Known for his humble and affable nature, Riley is being remembered this week as a community advocate and diligent public servant that contributed to more than a dozen local non-profit organizations.
Born in Ashland, Kansas, William “Tracy” Riley attended the University of Oklahoma before joining the Navy and serving in the Philippines as a Seabee. In 1953, while on leave from Manila, Tracy met his wife, Barbara. They were married a year later.
After Tracy completed his military service, the two returned to Downey where they raised three children: Carla, Traci, and David, who died in 1986.
Barbara would go on to become mayor of Downey in 1992, championing the community and senior center, which was named in her honor following her death in 2001.

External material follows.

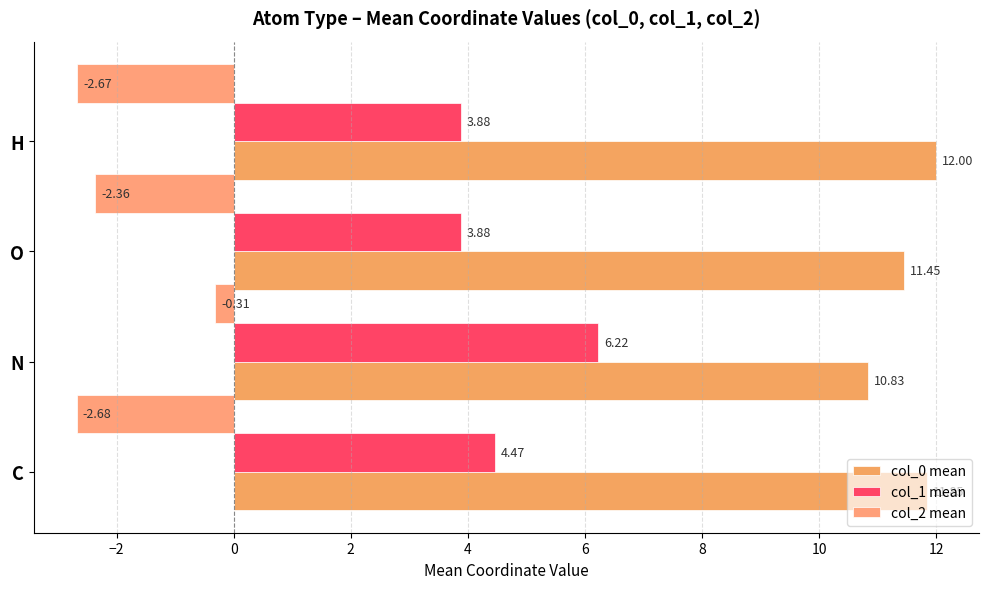

Which category has the highest value in the col_2 mean series?

N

Together the Rileys devoted much of their lives to public service, donating time and resources to the Assistance League of Downey, Downey Chamber of Commerce, PTA HELPS, Downey First Christian Church, Rancho Los Amigos National Rehabilitation Center, Downey Coordinating Council, and others.
As Tracy began to pull back during retirement, he found a new home at Mambo Grill where he often met with friends and made new ones.

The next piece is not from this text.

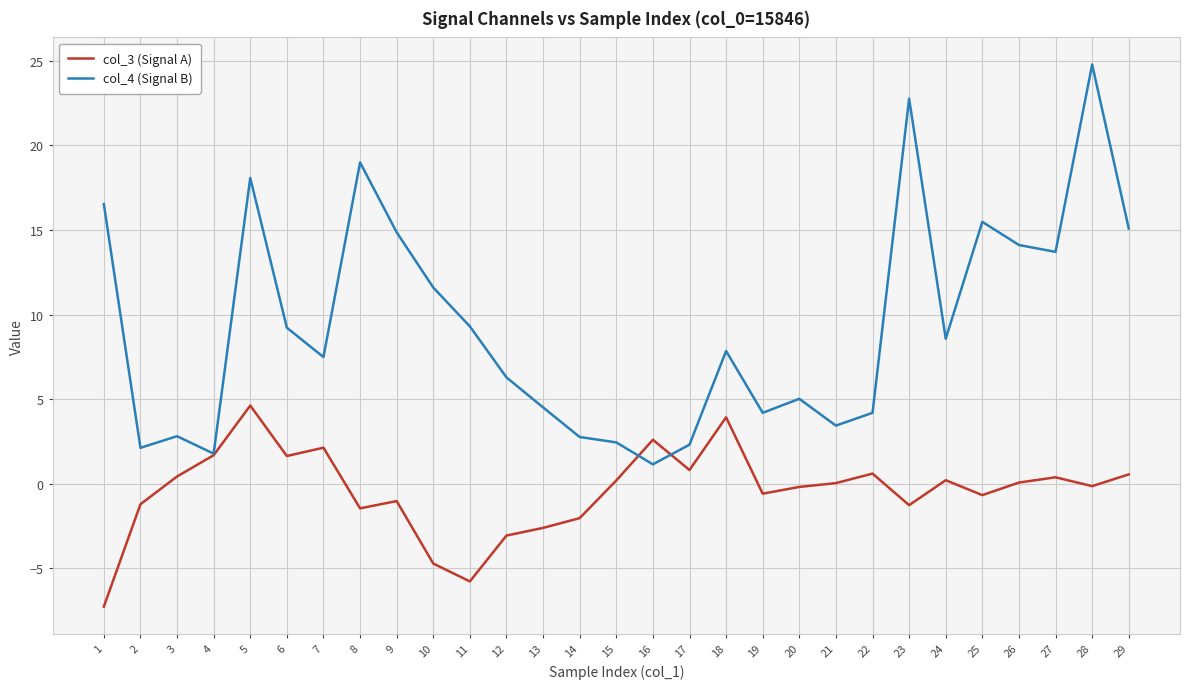

Which label corresponds to the largest value in the chart?

28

Owner David Llamas says Riley would even occasionally eat breakfast, lunch and dinner at the restaurant.
“He became a part of the family,” Llamas said. “We met seven or eight years ago at the Downey citizens’ police academy and became instant friends. He was a very humble man with a big heart. He loved everybody.”
On Thanksgiving Day, Llamas decided to invite Tracy to his house for dinner.
“We loved having him over, Mr. Riley loved my kids,” Llamas said with a grin. “We had a fun time, he enjoyed life and was admired by so many. He’ll be missed.”
Although Riley’s final years were spent in a retirement home in Whittier, Llamas’ family made the sacrifice to bring Tracy to Downey whenever he asked.
“He would call and say ‘ hey, come get me’ — he’d give me four days heads up,” said Llamas. “I’d have my niece go pick him up, she lives by there, and me or my wife would take him home. Visitors would come by just to visit him.”
Riley was interned at Rose Hills Memorial Park last Friday morning. A memorial service was held immediately after at La Mirada Christian Church for family and friends.
“He’ll always be in my mind,” Llamas said. “If people remember you, you never really die. Everyday we’ll be working, cracking jokes, remembering Mr. Riley.”